While the No. 1 U.S. religion story in December 2012 was, without a doubt, the school attack that killed 20 first-grade students and six adults, it happened after the Religion Newswriters Association ballot deadline. But the mournful search for meaning that will follow, as religious people discern religion’s role in future debates about mental health and gun control, promises to remain an important story in 2013.

RNA members — professional journalists who cover religion — voted on the year’s other significant religious events and put the U.S. Catholic bishops’ opposition to national health care legislation that mandated contraception coverage at the top of the list. Related to the top story, the top religion newsmaker was Cardinal Timothy Dolan of New York, who became the point man for Catholic objections to required coverage of contraception, sterilization and morning-after drugs in Obamacare.

The Top 10 Religion Stories of the Year, as chosen by RNA members, are:

1. U.S. Catholic bishops lead opposition to Obamacare requirement that insurance coverage for contraception be provided for employees. The government backs down a bit, but not enough to satisfy the opposition.

2. A Pew Forum on Religion & Public Life survey shows that "nones” is the fastest-growing religious group in the United States, rising to 19.6 percent of the population.

3. The circulation of an anti-Islam film trailer, "Innocence of Muslims,” causes unrest in several countries, leading to claims that it inspired the fatal attack on a U.S. consulate in Libya. 

4. Mitt Romney's Mormon faith turns out to be no  issue for white evangelical voters, who support him more strongly than they did John McCain, in the U.S. presidential race.

5. Monsignor William Lynn of Philadelphia becomes the first senior Catholic official in the U.S. to be found guilty of covering up priestly child abuse; later Bishop Robert Finn of Kansas City, Mo., becomes the first bishop to be found guilty of it.

6. The Vatican criticizes the Leadership Conference of Women Religious, an umbrella group of U.S. nuns, alleging they haven't supported church teaching on abortion, sexuality or women's ordination.

7. Voters OK same-sex marriage in Maine, Maryland and Washington, bringing the total approving to nine states and the District of Columbia. Also, Minnesota defeats a ban on same-sex marriage after North Carolina approves one.

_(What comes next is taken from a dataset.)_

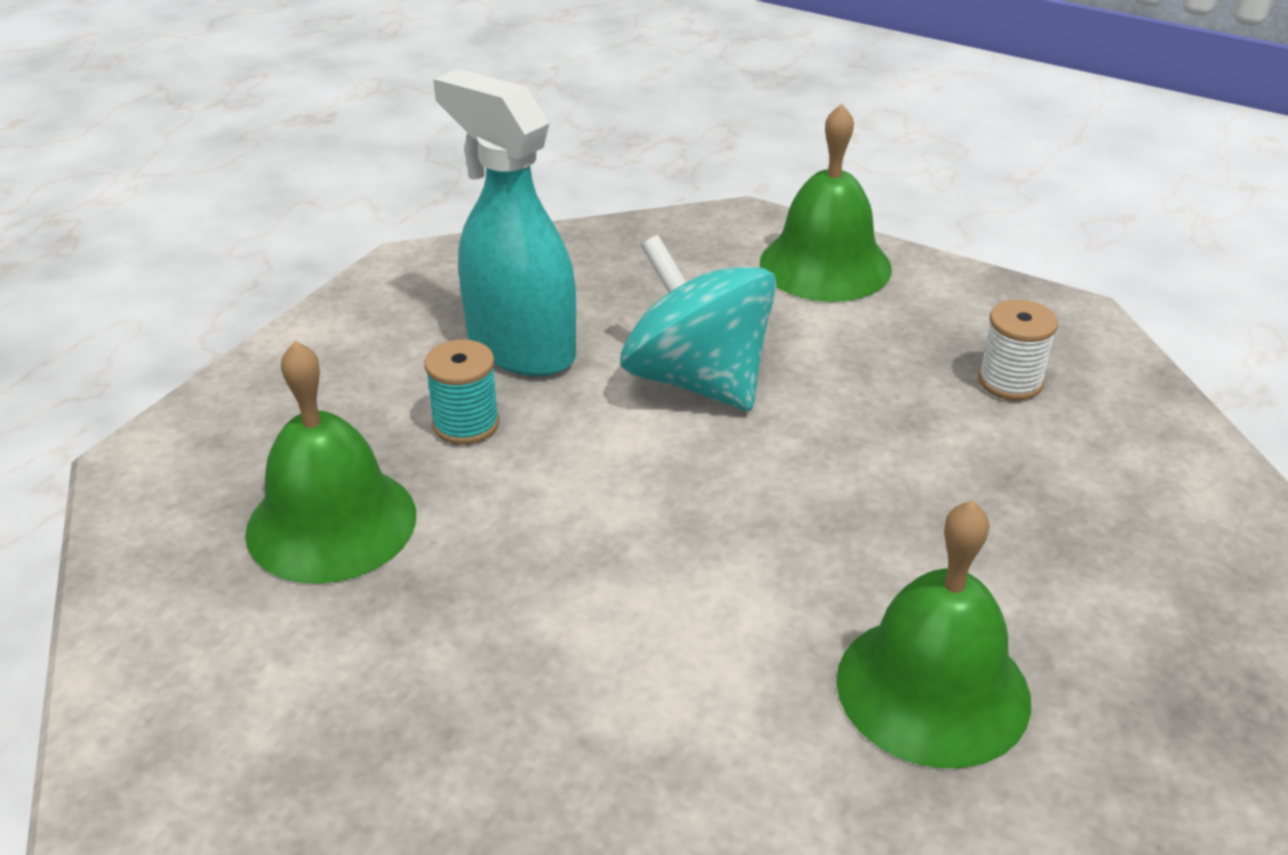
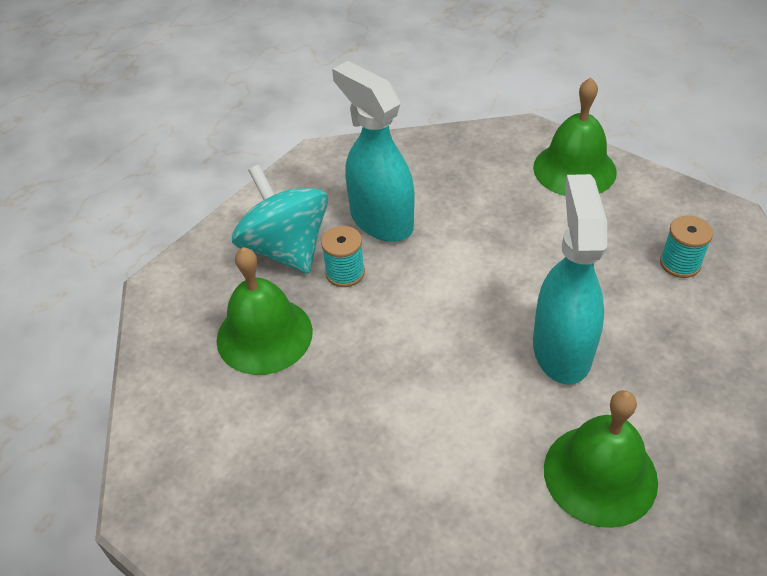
camera: 10 degrees right, 10 degrees up
(697, 380) = (485, 250): turquoise spinning top -> turquoise spinning top (286, 249)
(841, 511) = (561, 349): none -> turquoise spray bottle
(1010, 381) = (680, 263): white spool -> turquoise spool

8. The Episcopal Church overwhelmingly adopts a trial ritual for blessing same-sex couples. Earlier, the United Methodists fail to vote on approving gay clergy, and the Presbyterians (USA) vote to study, rather than sanction same-sex marriage ceremonies.

9. Six people are killed and three wounded at worship in a Sikh temple in suburban Milwaukee. The shooter, an Army veteran killed by police, is described as a neo-Nazi.

10. Southern Baptist Convention elects without opposition its first black president, the Rev. Fred Luter of New Orleans.